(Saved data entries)
______________________________
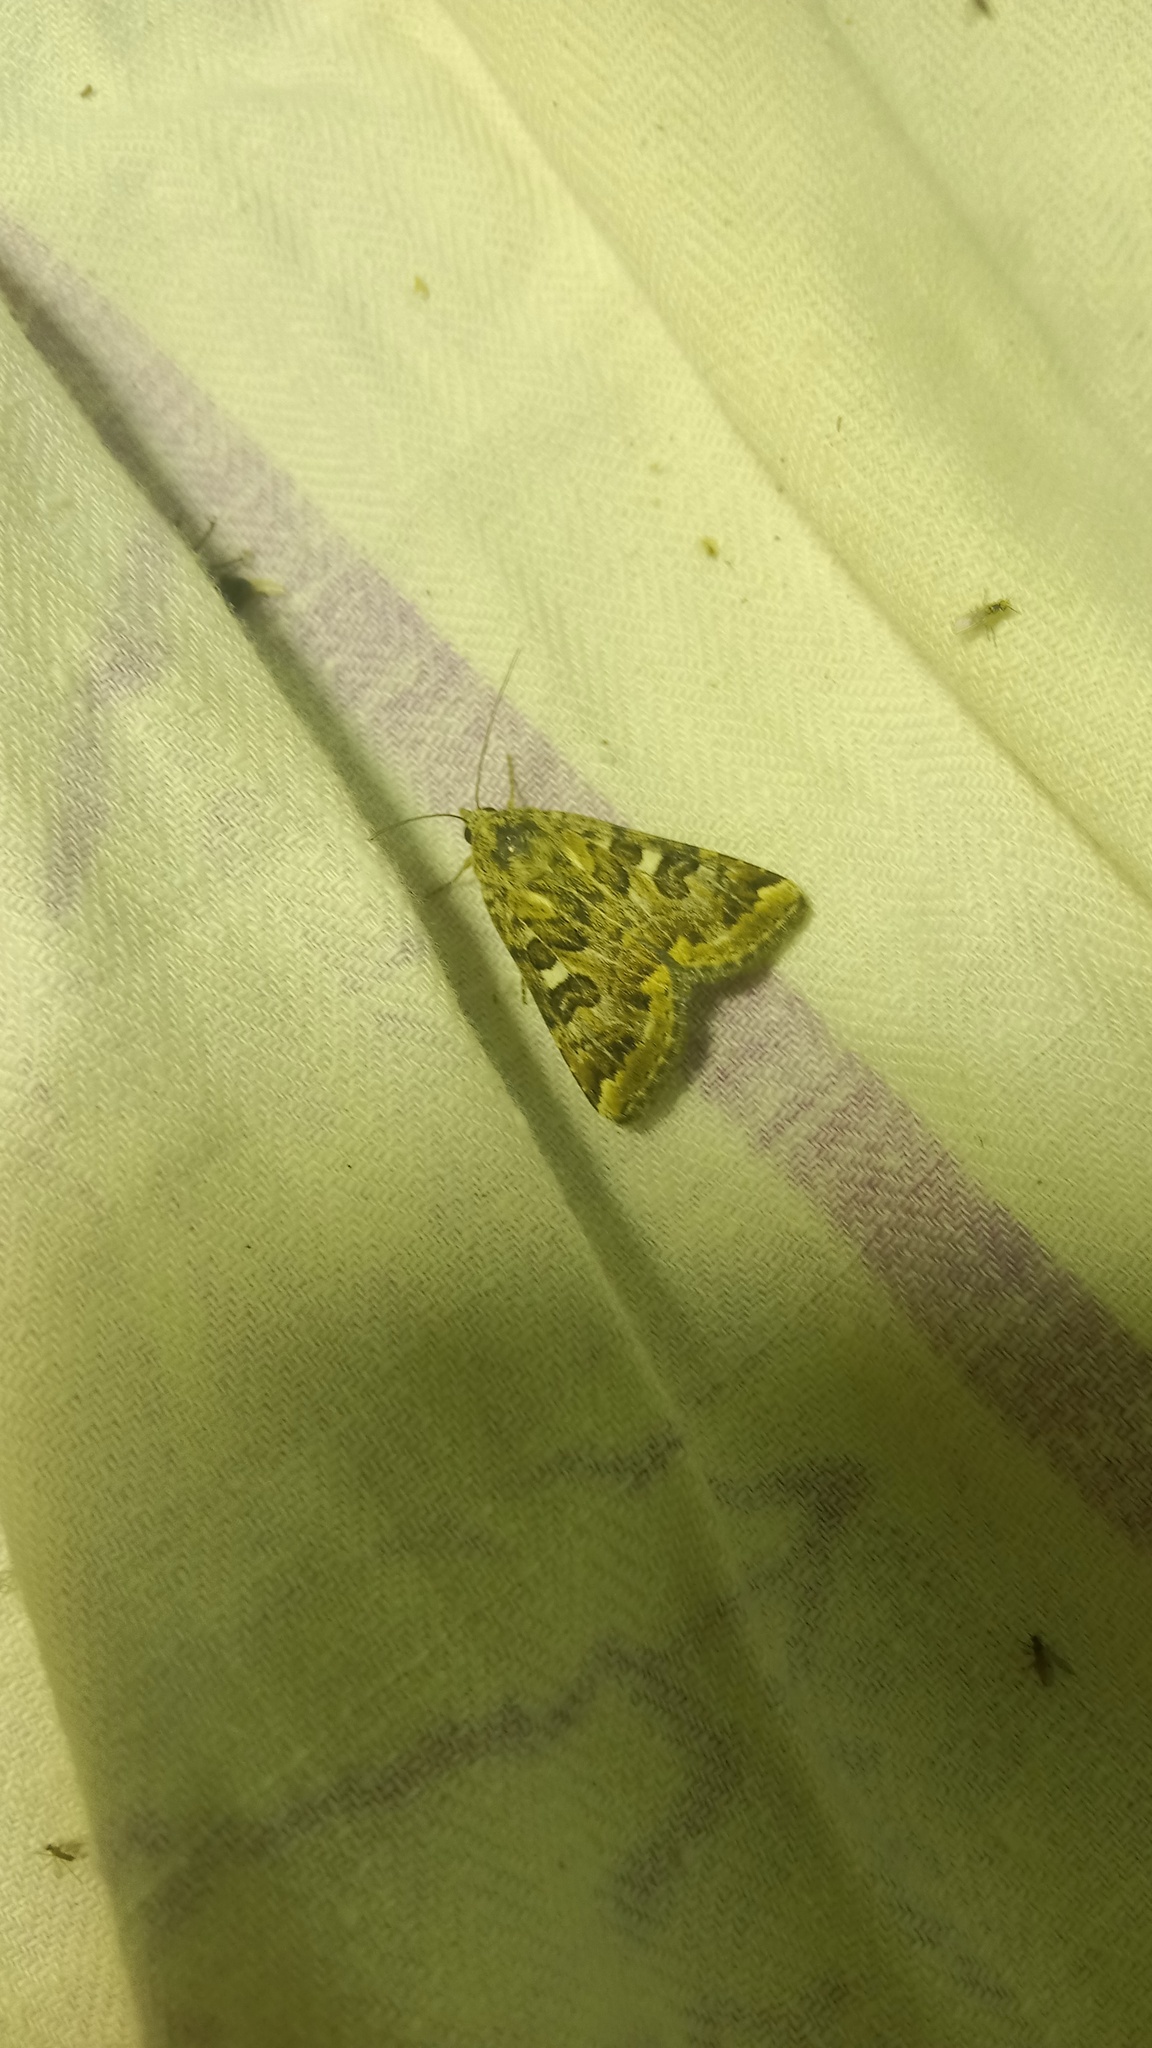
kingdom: Animalia
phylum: Arthropoda
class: Insecta
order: Lepidoptera
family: Noctuidae
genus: Protoschinia
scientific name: Protoschinia scutosa
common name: Spotted clover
______________________________
#### [What needs to be done]
Render every line of the listing as a Markdown table with a "Row" column for the row number and an "Entry" column for the line, omitting blank lines and leaving the pictures out.

#### [Answer]
| Row | Entry |
|---|---|
| 1 | kingdom: Animalia |
| 2 | phylum: Arthropoda |
| 3 | class: Insecta |
| 4 | order: Lepidoptera |
| 5 | family: Noctuidae |
| 6 | genus: Protoschinia |
| 7 | scientific name: Protoschinia scutosa |
| 8 | common name: Spotted clover |